### What you need to do
Pictures aside, write out every record exactly as it appears.
[Opening Input data section]
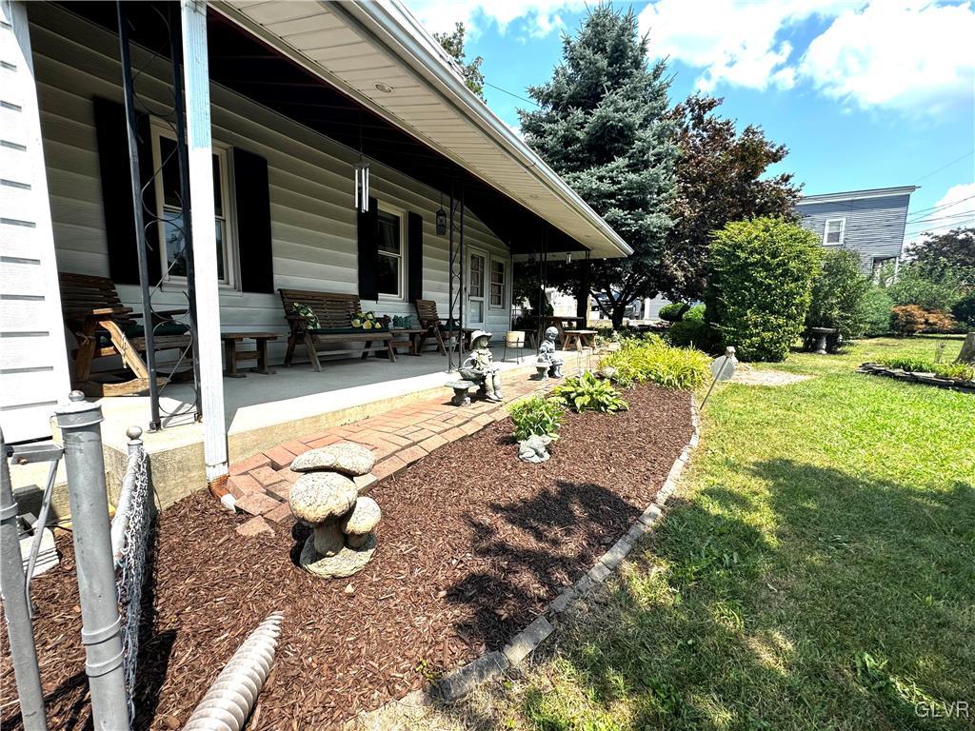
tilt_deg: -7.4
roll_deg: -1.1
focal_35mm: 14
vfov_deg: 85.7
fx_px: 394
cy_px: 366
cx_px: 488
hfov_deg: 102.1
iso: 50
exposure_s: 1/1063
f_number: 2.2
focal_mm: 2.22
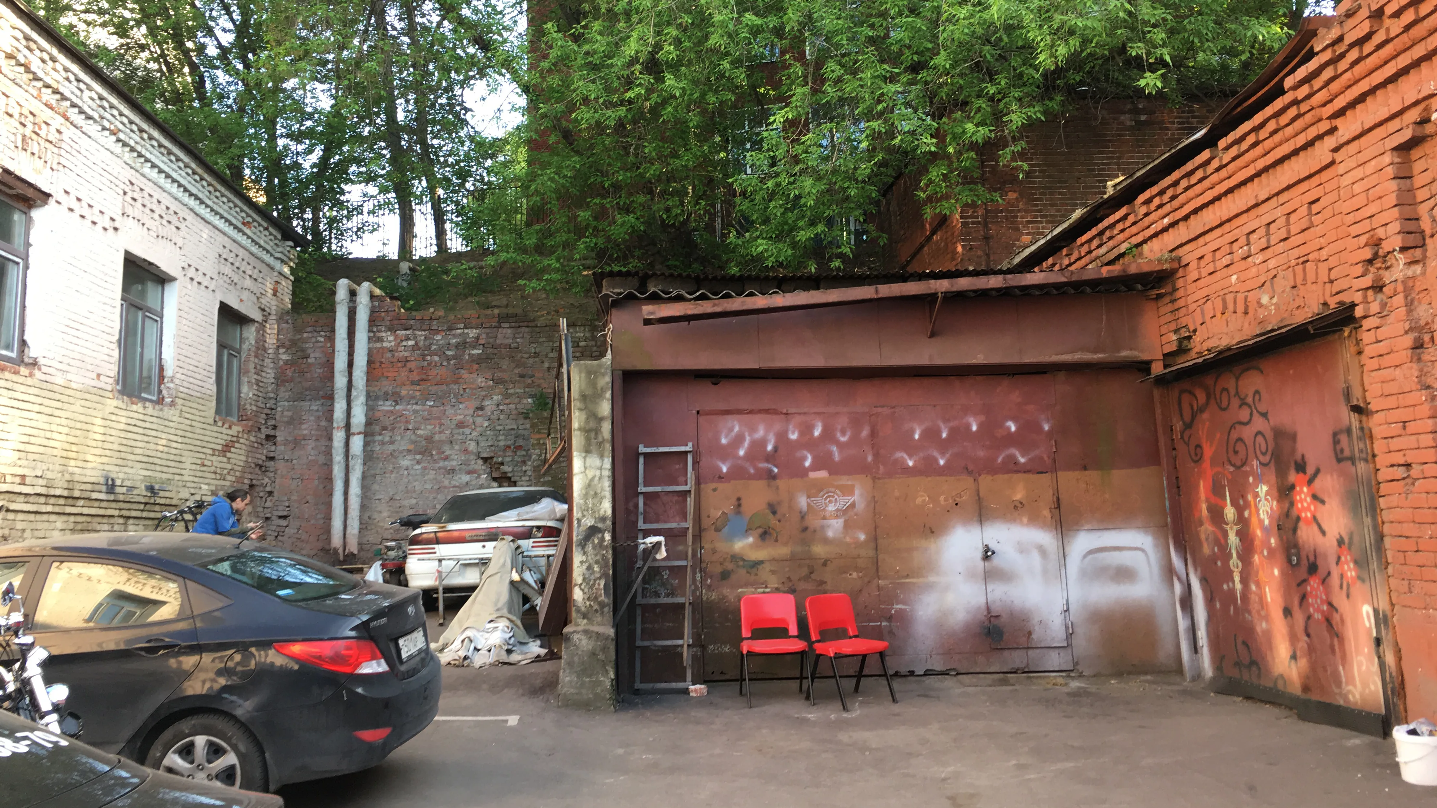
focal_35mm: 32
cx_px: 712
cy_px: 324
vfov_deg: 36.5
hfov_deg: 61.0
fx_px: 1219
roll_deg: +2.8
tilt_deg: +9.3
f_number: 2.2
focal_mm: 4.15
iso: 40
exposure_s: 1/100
[Closing Input data section]
### Finished exercise
tilt_deg: -7.4
roll_deg: -1.1
focal_35mm: 14
vfov_deg: 85.7
fx_px: 394
cy_px: 366
cx_px: 488
hfov_deg: 102.1
iso: 50
exposure_s: 1/1063
f_number: 2.2
focal_mm: 2.22
focal_35mm: 32
cx_px: 712
cy_px: 324
vfov_deg: 36.5
hfov_deg: 61.0
fx_px: 1219
roll_deg: +2.8
tilt_deg: +9.3
f_number: 2.2
focal_mm: 4.15
iso: 40
exposure_s: 1/100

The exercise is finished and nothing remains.